Alternative Splicing at N Terminus and Domain I Modulates CaV1.2 Inactivation and Surface Expression.

The CaV1.2 L-type calcium channel is a key conduit for Ca2+ influx to initiate excitation-contraction coupling for contraction of the heart and vasoconstriction of the arteries and for altering membrane excitability in neurons. Its α1C pore-forming subunit is known to undergo extensive alternative splicing to produce many CaV1.2 isoforms that differ in their electrophysiological and pharmacological properties. Here, we examined the structure-function relationship of human CaV1.2 with respect to the inclusion or exclusion of mutually exclusive exons of the N-terminus exons 1/1a and IS6 segment exons 8/8a. These exons showed tissue selectivity in their expression patterns: heart variant 1a/8a, one smooth-muscle variant 1/8, and a brain isoform 1/8a.
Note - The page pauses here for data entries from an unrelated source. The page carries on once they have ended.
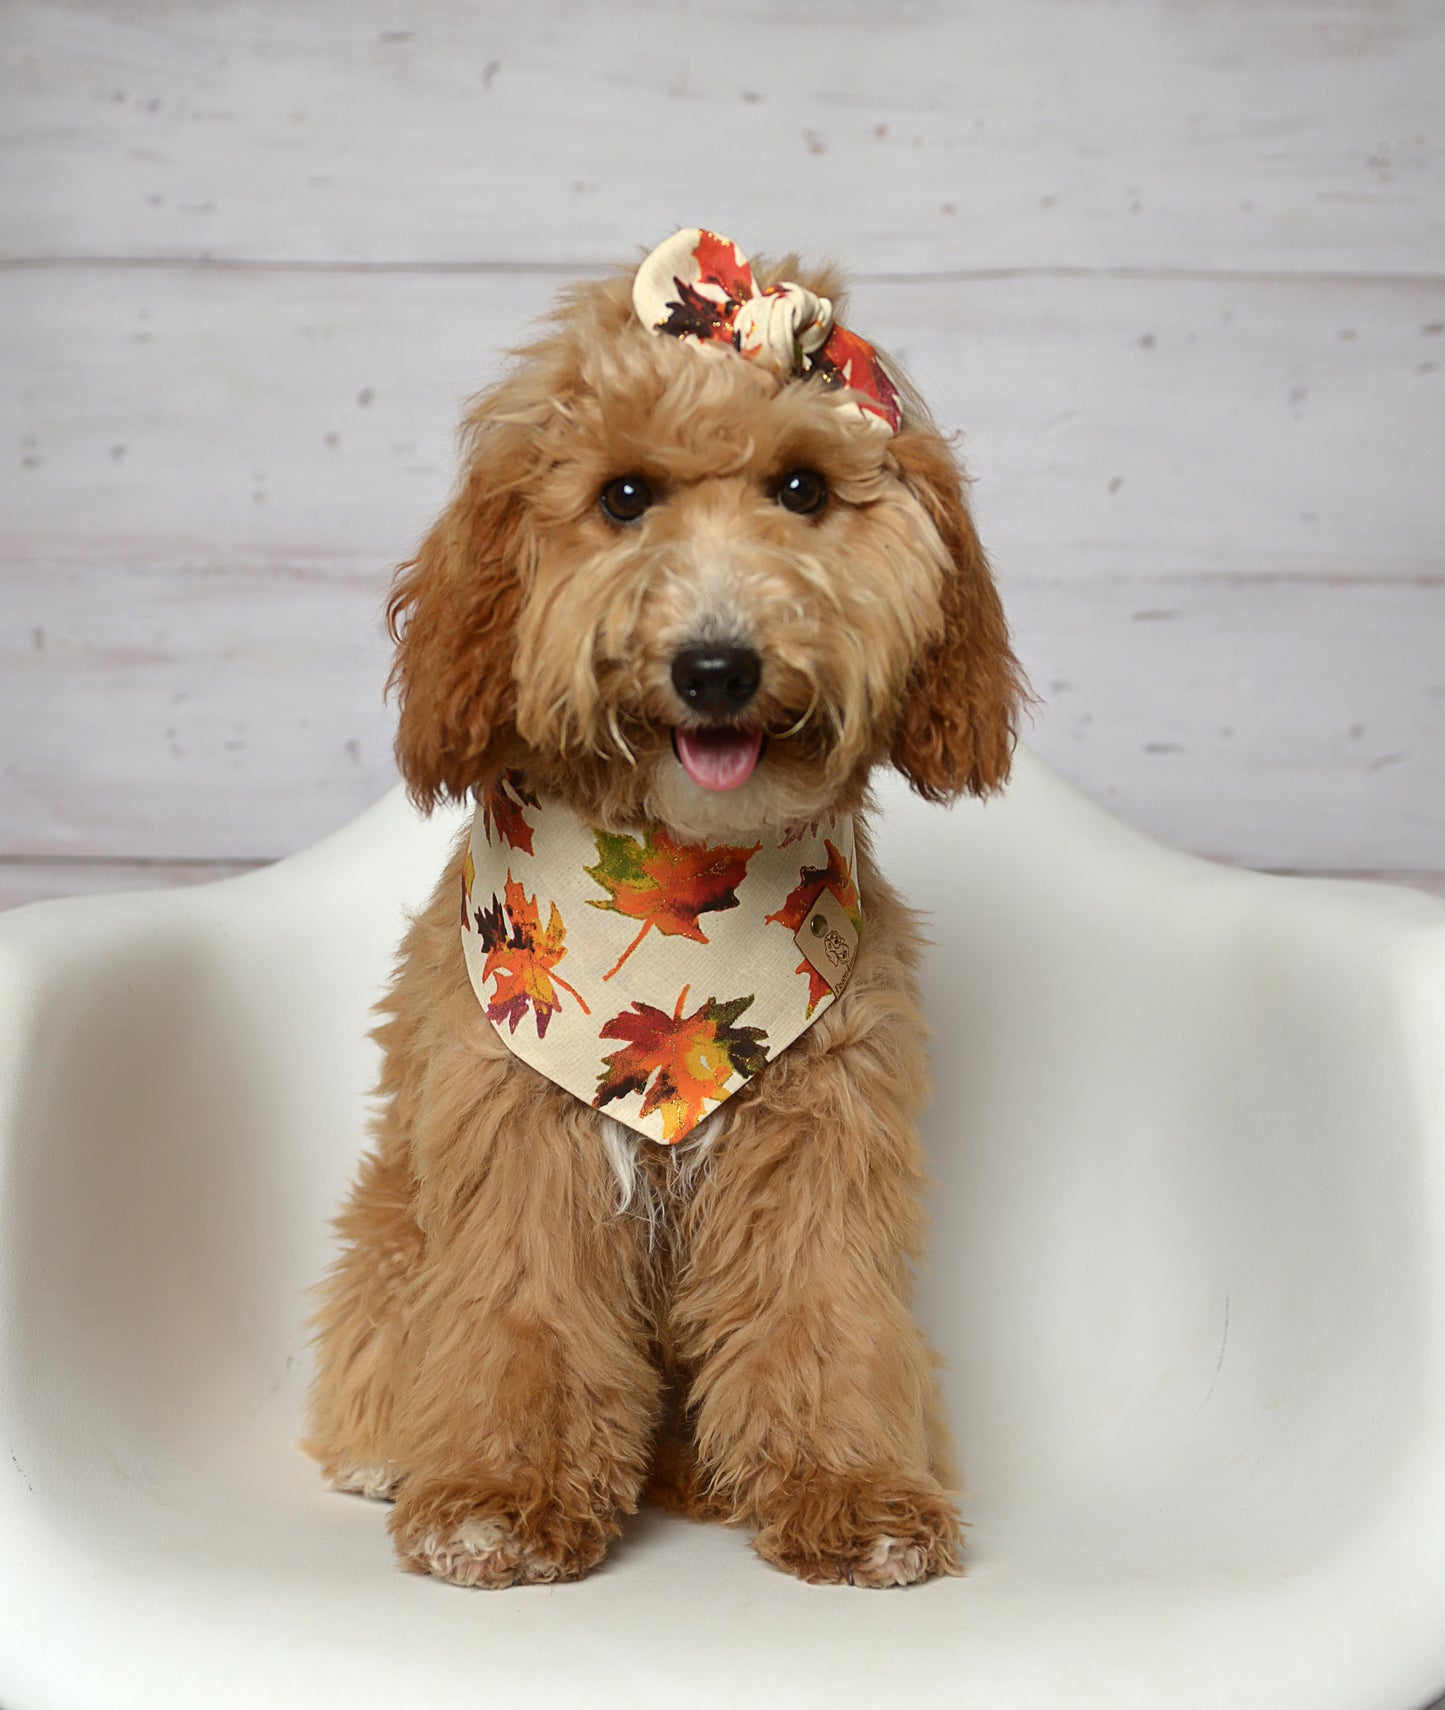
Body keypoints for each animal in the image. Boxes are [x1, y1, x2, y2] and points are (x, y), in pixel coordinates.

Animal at [304, 224, 1026, 1586]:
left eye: (800, 488)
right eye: (624, 497)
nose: (715, 666)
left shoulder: (822, 1144)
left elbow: (819, 1317)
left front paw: (848, 1492)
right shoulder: (519, 1143)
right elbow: (523, 1319)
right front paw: (499, 1495)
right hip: (391, 1218)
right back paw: (386, 1448)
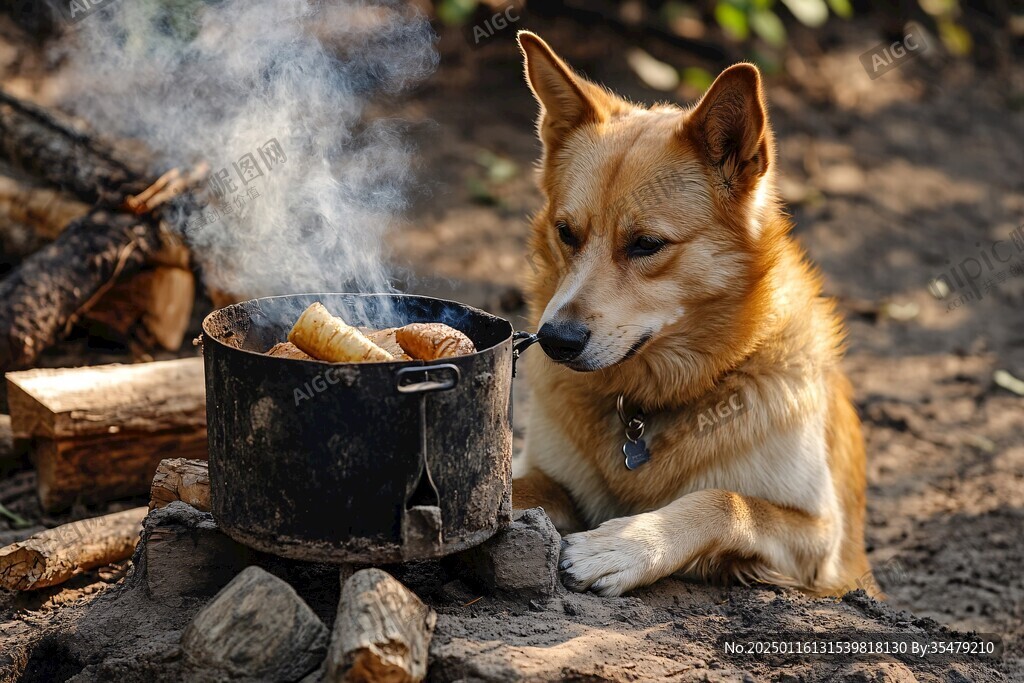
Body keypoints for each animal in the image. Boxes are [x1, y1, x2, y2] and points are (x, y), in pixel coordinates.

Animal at [512, 30, 872, 598]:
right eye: (566, 233)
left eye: (646, 244)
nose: (555, 340)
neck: (648, 404)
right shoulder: (544, 473)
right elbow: (522, 487)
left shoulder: (818, 537)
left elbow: (724, 501)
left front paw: (624, 545)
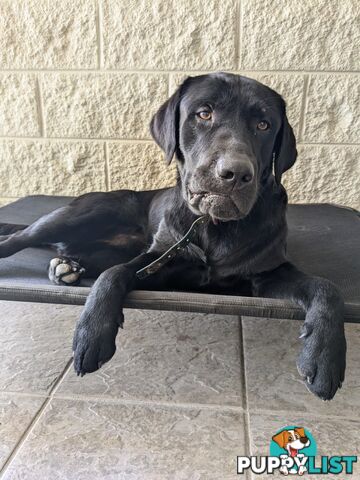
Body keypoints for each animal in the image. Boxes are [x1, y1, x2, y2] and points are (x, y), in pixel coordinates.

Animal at [0, 73, 344, 400]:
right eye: (203, 113)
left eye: (263, 124)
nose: (234, 173)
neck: (212, 226)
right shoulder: (158, 260)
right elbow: (113, 275)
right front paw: (92, 333)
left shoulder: (267, 274)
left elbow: (325, 287)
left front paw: (325, 357)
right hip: (82, 213)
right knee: (23, 238)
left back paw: (66, 266)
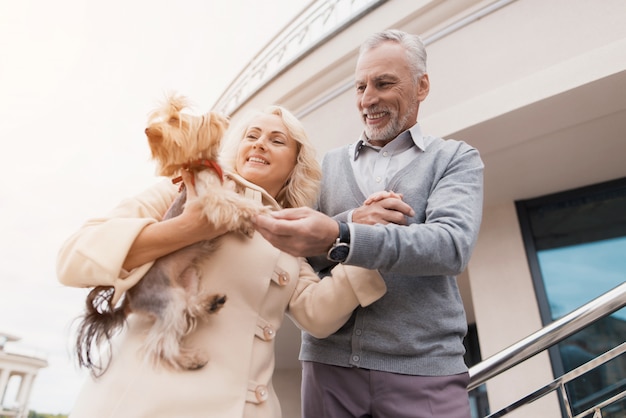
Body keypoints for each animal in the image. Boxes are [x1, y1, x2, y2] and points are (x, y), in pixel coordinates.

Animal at [76, 94, 266, 376]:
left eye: (175, 120)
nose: (150, 130)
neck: (203, 165)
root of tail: (129, 301)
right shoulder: (211, 199)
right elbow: (233, 202)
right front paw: (255, 212)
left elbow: (234, 196)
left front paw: (245, 225)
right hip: (168, 300)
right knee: (161, 342)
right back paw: (190, 359)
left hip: (190, 276)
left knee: (190, 306)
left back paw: (209, 303)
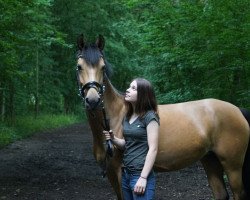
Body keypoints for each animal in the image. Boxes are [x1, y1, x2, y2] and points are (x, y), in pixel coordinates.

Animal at [75, 34, 249, 200]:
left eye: (103, 67)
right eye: (79, 67)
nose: (93, 100)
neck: (116, 116)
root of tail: (237, 110)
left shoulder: (118, 171)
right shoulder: (112, 173)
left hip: (233, 166)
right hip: (210, 160)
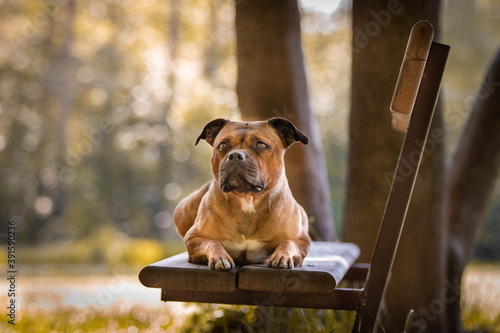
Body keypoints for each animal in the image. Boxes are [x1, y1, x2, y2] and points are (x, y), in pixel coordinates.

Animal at [174, 116, 310, 270]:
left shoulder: (302, 240)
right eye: (222, 145)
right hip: (183, 210)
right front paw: (221, 258)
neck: (247, 199)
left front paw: (281, 256)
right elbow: (212, 242)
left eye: (261, 145)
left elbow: (288, 242)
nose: (234, 155)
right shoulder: (193, 238)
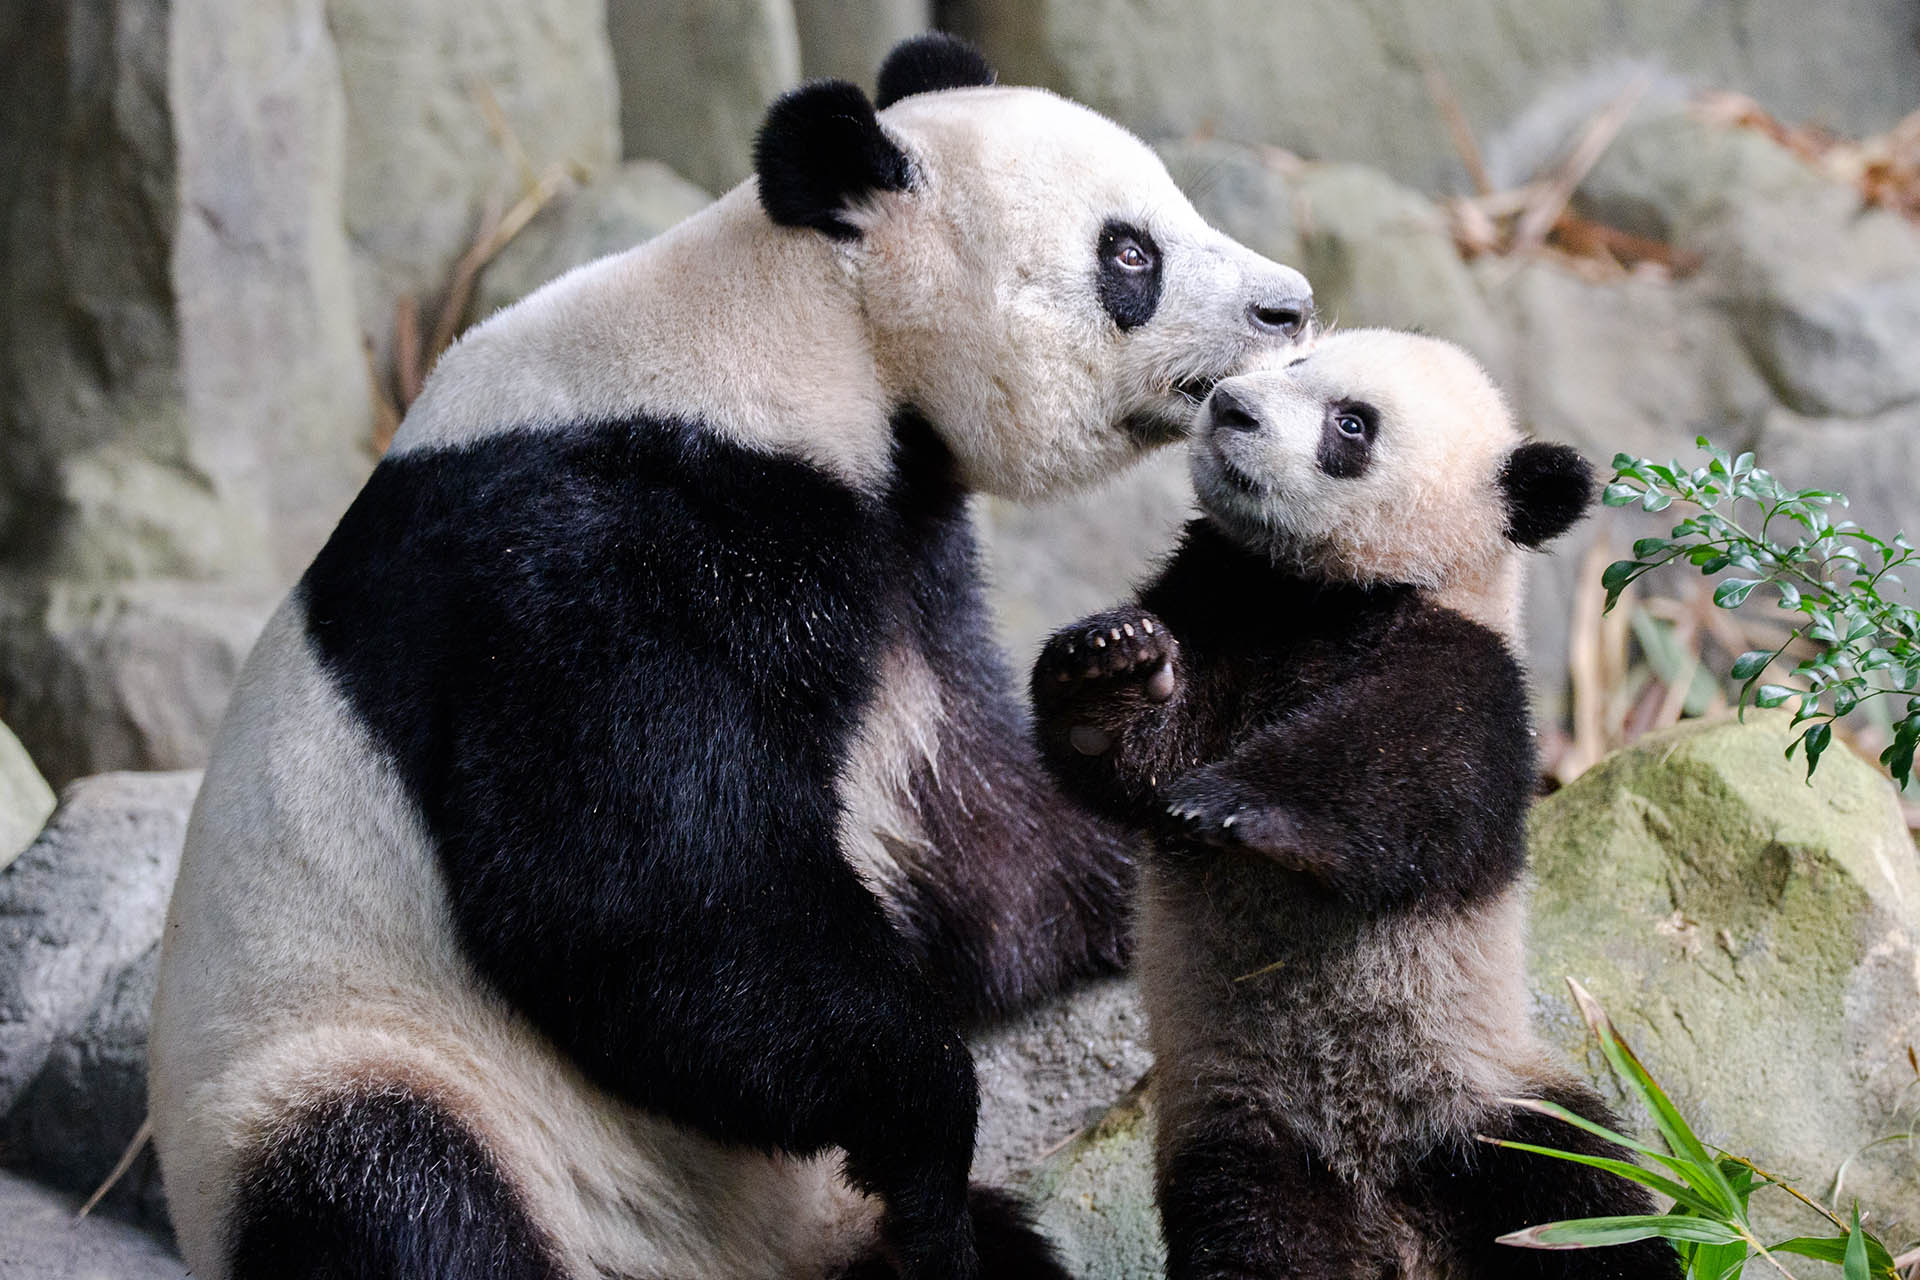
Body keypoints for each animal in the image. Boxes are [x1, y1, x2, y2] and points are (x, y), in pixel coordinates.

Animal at [149, 29, 1313, 1280]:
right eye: (1129, 252)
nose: (1290, 308)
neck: (802, 329)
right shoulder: (595, 553)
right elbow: (642, 895)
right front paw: (925, 1125)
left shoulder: (897, 559)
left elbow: (977, 823)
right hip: (365, 1072)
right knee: (401, 1192)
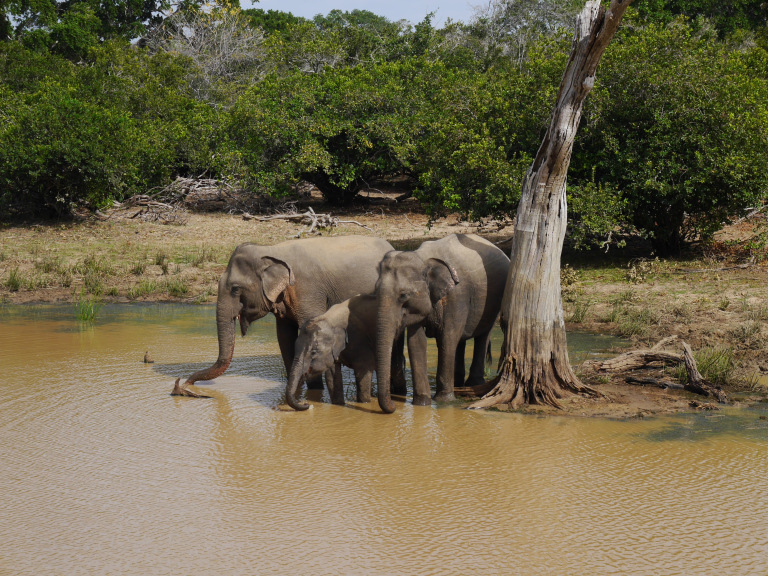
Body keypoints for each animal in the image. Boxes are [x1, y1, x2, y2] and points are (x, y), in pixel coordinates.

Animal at [172, 236, 404, 398]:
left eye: (236, 289)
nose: (183, 386)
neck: (270, 250)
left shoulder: (308, 290)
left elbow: (308, 327)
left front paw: (313, 393)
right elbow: (284, 337)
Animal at [374, 232, 510, 412]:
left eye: (404, 295)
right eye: (375, 291)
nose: (395, 406)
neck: (423, 258)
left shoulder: (456, 296)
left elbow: (447, 338)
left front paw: (444, 401)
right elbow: (416, 343)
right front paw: (422, 403)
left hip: (496, 301)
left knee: (482, 337)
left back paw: (472, 384)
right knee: (461, 341)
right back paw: (458, 384)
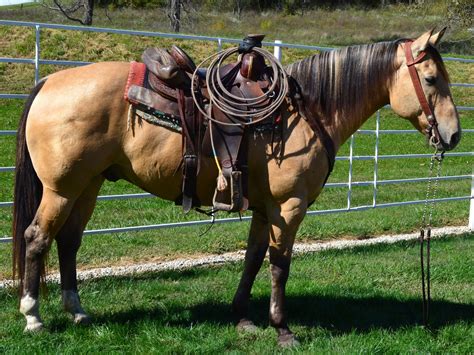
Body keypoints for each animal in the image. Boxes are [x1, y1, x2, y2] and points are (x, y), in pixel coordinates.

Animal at [12, 29, 462, 346]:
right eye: (430, 78)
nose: (454, 135)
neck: (309, 113)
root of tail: (49, 81)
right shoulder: (289, 206)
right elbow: (279, 265)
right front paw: (283, 329)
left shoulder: (265, 209)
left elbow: (252, 258)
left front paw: (243, 317)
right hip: (61, 189)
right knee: (37, 238)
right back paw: (33, 316)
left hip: (87, 186)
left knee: (68, 241)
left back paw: (77, 311)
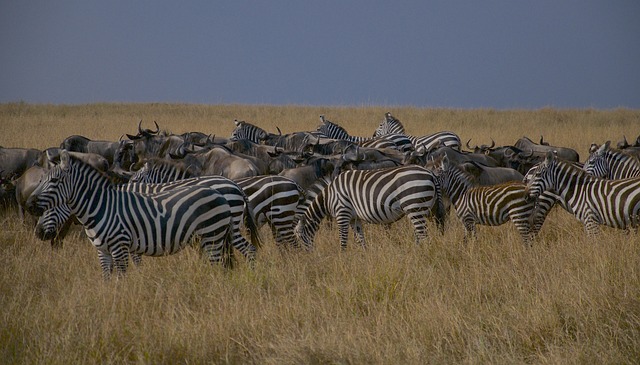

Overall, the 1/8a, when coexpressed with CaVβ2a, displayed a significant and distinct shift in voltage-dependent activation and inactivation and inactivation kinetics as compared to the other three splice variants. Further analysis showed a clear additive effect of the hyperpolarization shift in V1/2inact of CaV1.2 channels containing exon 1 in combination with 8a. However, this additive effect was less distinct for V1/2act. However, the measured effects were β-subunit-dependent when comparing CaVβ2a with CaVβ3 coexpression. Notably, calcium-dependent inactivation mediated by local Ca2+-sensing via the N-lobe of calmodulin was significantly enhanced in exon-1-containing CaV1.2 as compared to exon-1a-containing CaV1.2 channels. At the cellular level, the current densities of the 1/8a or 1/8 variants were significantly larger than the 1a/8a and 1a/8 variants when coexpressed either with CaVβ2a or CaVβ3 subunit. This finding correlated well with a higher channel surface expression for the exon 1-CaV1.2 isoform that we quantified by protein surface-expression levels or by gating currents. Our data also provided a deeper molecular understanding of the altered biophysical properties of alternatively spliced human CaV1.2 channels by directly comparing unitary single-channel events with macroscopic whole-cell currents.